- Your goal
Reproduce the entries that follow exactly, dropping each image.

━━━━━ Data extracts ━━━━━

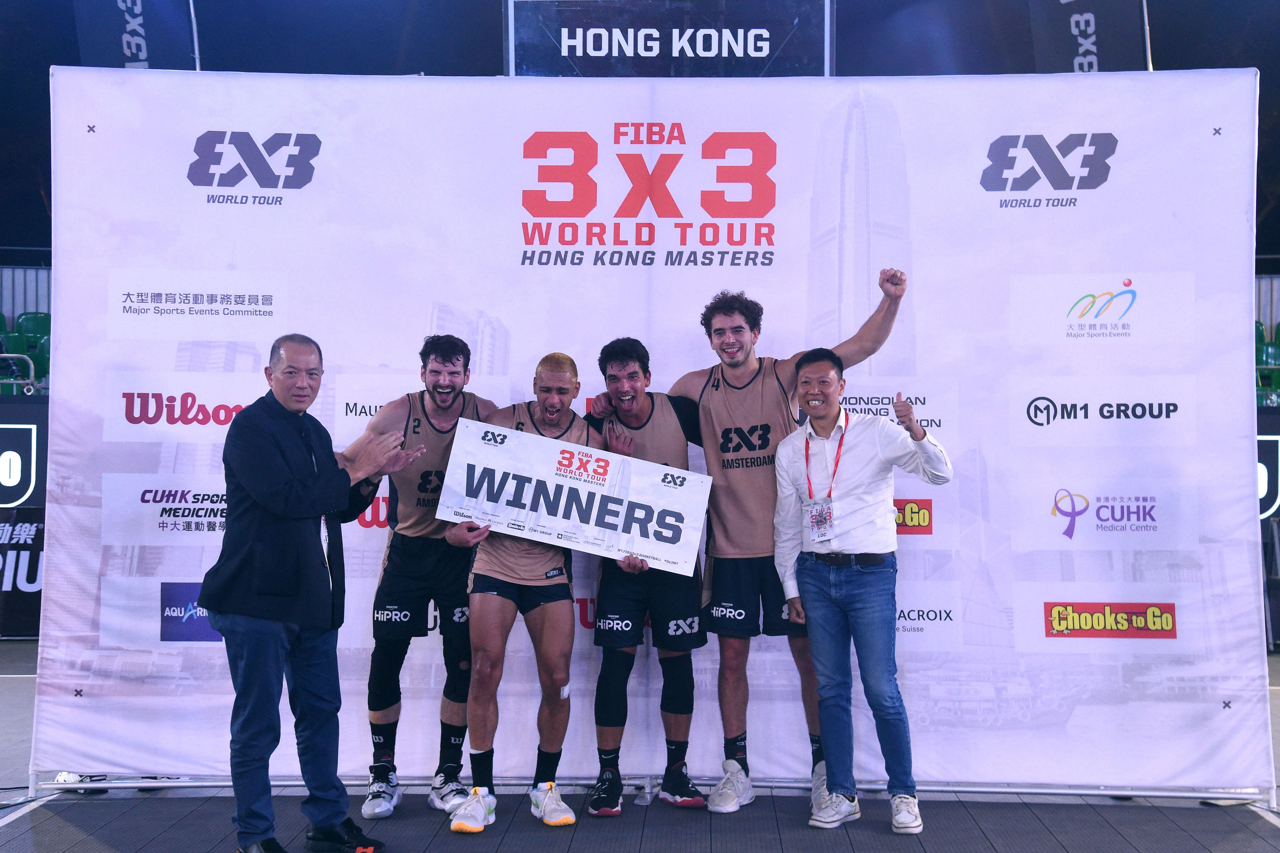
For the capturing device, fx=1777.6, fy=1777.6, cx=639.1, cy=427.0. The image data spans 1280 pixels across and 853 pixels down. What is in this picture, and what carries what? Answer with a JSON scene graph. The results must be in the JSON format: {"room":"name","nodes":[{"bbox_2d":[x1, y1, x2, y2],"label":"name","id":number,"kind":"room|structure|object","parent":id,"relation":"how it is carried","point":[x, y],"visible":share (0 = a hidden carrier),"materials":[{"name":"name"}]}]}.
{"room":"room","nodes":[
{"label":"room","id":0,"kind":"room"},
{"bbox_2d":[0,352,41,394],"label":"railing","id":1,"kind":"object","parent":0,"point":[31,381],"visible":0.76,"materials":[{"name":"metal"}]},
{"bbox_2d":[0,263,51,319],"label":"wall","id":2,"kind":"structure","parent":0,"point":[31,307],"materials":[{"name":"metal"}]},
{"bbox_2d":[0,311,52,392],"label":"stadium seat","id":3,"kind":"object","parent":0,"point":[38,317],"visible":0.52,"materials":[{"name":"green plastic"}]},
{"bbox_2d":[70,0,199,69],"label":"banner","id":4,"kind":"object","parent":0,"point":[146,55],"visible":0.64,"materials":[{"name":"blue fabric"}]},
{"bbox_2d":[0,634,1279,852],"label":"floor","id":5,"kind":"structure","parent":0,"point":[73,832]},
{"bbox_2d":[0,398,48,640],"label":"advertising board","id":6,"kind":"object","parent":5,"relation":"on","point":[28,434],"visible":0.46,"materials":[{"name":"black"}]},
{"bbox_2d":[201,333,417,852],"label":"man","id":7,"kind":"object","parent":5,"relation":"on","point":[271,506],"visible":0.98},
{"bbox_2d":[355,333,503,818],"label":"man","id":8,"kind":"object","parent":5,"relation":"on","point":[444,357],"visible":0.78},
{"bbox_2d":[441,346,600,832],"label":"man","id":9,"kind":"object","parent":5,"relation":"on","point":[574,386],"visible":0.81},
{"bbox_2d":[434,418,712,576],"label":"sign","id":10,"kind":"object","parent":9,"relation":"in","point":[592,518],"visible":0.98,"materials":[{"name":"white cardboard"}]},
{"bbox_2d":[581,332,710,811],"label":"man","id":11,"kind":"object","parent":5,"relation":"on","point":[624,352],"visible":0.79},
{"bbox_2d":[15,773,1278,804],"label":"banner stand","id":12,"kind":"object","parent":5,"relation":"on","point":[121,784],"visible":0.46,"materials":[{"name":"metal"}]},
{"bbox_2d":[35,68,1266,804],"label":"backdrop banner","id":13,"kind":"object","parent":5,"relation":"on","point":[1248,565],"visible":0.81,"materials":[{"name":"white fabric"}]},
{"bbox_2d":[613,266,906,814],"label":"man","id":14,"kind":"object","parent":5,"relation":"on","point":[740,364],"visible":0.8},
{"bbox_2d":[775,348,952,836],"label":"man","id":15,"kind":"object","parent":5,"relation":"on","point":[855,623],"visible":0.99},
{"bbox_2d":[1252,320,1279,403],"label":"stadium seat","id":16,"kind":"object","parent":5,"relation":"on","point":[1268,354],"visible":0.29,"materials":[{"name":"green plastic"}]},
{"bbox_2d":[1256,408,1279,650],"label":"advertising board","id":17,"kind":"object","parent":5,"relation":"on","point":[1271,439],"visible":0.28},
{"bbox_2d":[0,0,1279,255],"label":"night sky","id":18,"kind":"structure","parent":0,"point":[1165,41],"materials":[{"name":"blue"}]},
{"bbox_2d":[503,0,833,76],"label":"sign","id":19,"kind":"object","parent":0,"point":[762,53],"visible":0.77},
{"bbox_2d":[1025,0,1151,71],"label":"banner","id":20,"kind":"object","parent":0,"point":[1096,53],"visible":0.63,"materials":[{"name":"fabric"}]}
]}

━━━━━

- Response below
For the capturing device, fx=1777.6, fy=1777.6, cx=639.1, cy=427.0. The image data spans 1280 pixels across and 853 pixels down. What is in this picture, and what carries what? Answer with a JSON scene graph. The results must be in the JSON format: {"room":"name","nodes":[{"bbox_2d":[x1, y1, x2, y2],"label":"name","id":number,"kind":"room|structure|object","parent":id,"relation":"how it is carried","point":[x, y],"visible":share (0 = a hidden carrier),"materials":[{"name":"name"}]}]}.
{"room":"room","nodes":[
{"label":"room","id":0,"kind":"room"},
{"bbox_2d":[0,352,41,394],"label":"railing","id":1,"kind":"object","parent":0,"point":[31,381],"visible":0.76,"materials":[{"name":"metal"}]},
{"bbox_2d":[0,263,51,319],"label":"wall","id":2,"kind":"structure","parent":0,"point":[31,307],"materials":[{"name":"metal"}]},
{"bbox_2d":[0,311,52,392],"label":"stadium seat","id":3,"kind":"object","parent":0,"point":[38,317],"visible":0.52,"materials":[{"name":"green plastic"}]},
{"bbox_2d":[70,0,199,69],"label":"banner","id":4,"kind":"object","parent":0,"point":[146,55],"visible":0.64,"materials":[{"name":"blue fabric"}]},
{"bbox_2d":[0,634,1279,852],"label":"floor","id":5,"kind":"structure","parent":0,"point":[73,832]},
{"bbox_2d":[0,398,48,640],"label":"advertising board","id":6,"kind":"object","parent":5,"relation":"on","point":[28,434],"visible":0.46,"materials":[{"name":"black"}]},
{"bbox_2d":[201,333,417,852],"label":"man","id":7,"kind":"object","parent":5,"relation":"on","point":[271,506],"visible":0.98},
{"bbox_2d":[355,333,503,818],"label":"man","id":8,"kind":"object","parent":5,"relation":"on","point":[444,357],"visible":0.78},
{"bbox_2d":[441,346,600,832],"label":"man","id":9,"kind":"object","parent":5,"relation":"on","point":[574,386],"visible":0.81},
{"bbox_2d":[434,418,712,576],"label":"sign","id":10,"kind":"object","parent":9,"relation":"in","point":[592,518],"visible":0.98,"materials":[{"name":"white cardboard"}]},
{"bbox_2d":[581,332,710,811],"label":"man","id":11,"kind":"object","parent":5,"relation":"on","point":[624,352],"visible":0.79},
{"bbox_2d":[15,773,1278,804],"label":"banner stand","id":12,"kind":"object","parent":5,"relation":"on","point":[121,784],"visible":0.46,"materials":[{"name":"metal"}]},
{"bbox_2d":[35,68,1266,804],"label":"backdrop banner","id":13,"kind":"object","parent":5,"relation":"on","point":[1248,565],"visible":0.81,"materials":[{"name":"white fabric"}]},
{"bbox_2d":[613,266,906,814],"label":"man","id":14,"kind":"object","parent":5,"relation":"on","point":[740,364],"visible":0.8},
{"bbox_2d":[775,348,952,836],"label":"man","id":15,"kind":"object","parent":5,"relation":"on","point":[855,623],"visible":0.99},
{"bbox_2d":[1252,320,1279,403],"label":"stadium seat","id":16,"kind":"object","parent":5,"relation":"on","point":[1268,354],"visible":0.29,"materials":[{"name":"green plastic"}]},
{"bbox_2d":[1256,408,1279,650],"label":"advertising board","id":17,"kind":"object","parent":5,"relation":"on","point":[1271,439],"visible":0.28},
{"bbox_2d":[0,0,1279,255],"label":"night sky","id":18,"kind":"structure","parent":0,"point":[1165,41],"materials":[{"name":"blue"}]},
{"bbox_2d":[503,0,833,76],"label":"sign","id":19,"kind":"object","parent":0,"point":[762,53],"visible":0.77},
{"bbox_2d":[1025,0,1151,71],"label":"banner","id":20,"kind":"object","parent":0,"point":[1096,53],"visible":0.63,"materials":[{"name":"fabric"}]}
]}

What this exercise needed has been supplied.